Israel und die im Gazastreifen herrschende Palästinenserorganisation Hamas haben den größten Gefangenenaustausch seit einem Vierteljahrhundert beendet. Am Abend kamen die letzten 550 palästinensischen Häftlinge frei, teilte eine Sprecherin der israelischen Gefängnisbehörde am Sonntag mit. Es handelte sich um die zweite Gruppe der insgesamt 1027 Palästinenser, die Israel im Austausch für den Soldaten Gilad Schalit freiließ. Schalit war vor zwei Monaten nach mehr als fünf Jahren Geiselhaft im Gazastreifen freigekommen.

505 Häftlinge wurden über den Beitunia-Übergang in das Westjordanland gebracht. Darunter waren auch vier Frauen. Weitere 41 Gefangene kehrten in den Gazastreifen zurück und zwei weitere nach Jordanien. Außerdem kehrten zwei Gefangene nach Ost-Jerusalem zurück, darunter eine Frau. Am Beitunia-Übergang nahe Ramallah kam es vor der Freilassung zu Konfrontationen zwischen wartenden Angehörigen der Häftlinge und israelischen Soldaten. Dabei wurde nach Armeeangaben ein Soldat leicht verletzt.

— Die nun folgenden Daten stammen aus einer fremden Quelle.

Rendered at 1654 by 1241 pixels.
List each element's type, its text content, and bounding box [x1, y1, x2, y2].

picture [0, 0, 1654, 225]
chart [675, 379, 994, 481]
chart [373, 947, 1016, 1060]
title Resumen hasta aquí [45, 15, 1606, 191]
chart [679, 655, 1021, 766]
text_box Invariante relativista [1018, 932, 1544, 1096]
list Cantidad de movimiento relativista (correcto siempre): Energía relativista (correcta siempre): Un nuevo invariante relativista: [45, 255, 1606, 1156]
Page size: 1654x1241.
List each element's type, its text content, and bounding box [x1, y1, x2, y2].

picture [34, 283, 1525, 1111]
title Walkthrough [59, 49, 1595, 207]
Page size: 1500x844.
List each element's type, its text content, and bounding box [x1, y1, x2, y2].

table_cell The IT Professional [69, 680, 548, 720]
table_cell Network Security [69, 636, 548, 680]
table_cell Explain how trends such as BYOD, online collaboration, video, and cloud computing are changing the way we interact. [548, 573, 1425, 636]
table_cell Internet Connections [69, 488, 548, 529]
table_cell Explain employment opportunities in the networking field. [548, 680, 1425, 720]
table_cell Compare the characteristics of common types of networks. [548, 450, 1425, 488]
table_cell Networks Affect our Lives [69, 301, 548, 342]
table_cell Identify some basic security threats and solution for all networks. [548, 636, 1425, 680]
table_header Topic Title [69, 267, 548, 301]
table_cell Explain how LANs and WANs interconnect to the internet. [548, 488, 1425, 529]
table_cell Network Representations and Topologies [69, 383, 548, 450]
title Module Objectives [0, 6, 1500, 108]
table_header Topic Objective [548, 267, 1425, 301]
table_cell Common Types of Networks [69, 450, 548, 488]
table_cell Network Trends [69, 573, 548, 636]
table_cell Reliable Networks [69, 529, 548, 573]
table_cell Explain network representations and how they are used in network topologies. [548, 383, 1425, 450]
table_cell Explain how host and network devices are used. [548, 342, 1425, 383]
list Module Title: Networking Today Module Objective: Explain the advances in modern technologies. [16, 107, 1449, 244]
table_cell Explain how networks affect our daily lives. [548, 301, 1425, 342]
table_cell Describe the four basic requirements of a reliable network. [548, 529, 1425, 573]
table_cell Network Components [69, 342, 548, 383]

Nach Informationen der Gefängnisbehörde sind auch 56 Minderjährige unter den Freigelassenen. Jugendliche Palästinenser werden mitunter festgenommen, wenn sie etwa an Steinwürfen auf israelische Soldaten beteiligt sind.

Am 18. Oktober hatte Israel den Soldaten Schalit gegen 477 palästinensische Häftlinge ausgetauscht. Unter den im Oktober freigelassenen Palästinensern waren viele militante Aktivisten, die zum Teil an blutigen Selbstmordanschlägen beteiligt waren. Die Gefangenen, die nun zum Abschluss des Austauschprogramms freikamen, haben weniger schwere Straftaten begangen. Keiner von ihnen sei zu einer lebenslänglichen Haftstrafe verurteilt worden. Das höchste Gericht Israels hatte am Freitag Klagen gegen die Freilassung der 550 Gefangenen abgewiesen.

Nach dem Gefangenenaustausch verbleiben laut Gefängnisbehörde etwa 4250 „Sicherheitshäftlinge“ in israelischen Gefängnissen. Damit werden Palästinenser beschrieben, die im Zusammenhang mit dem Nahostkonflikt festgenommen oder verurteilt wurden.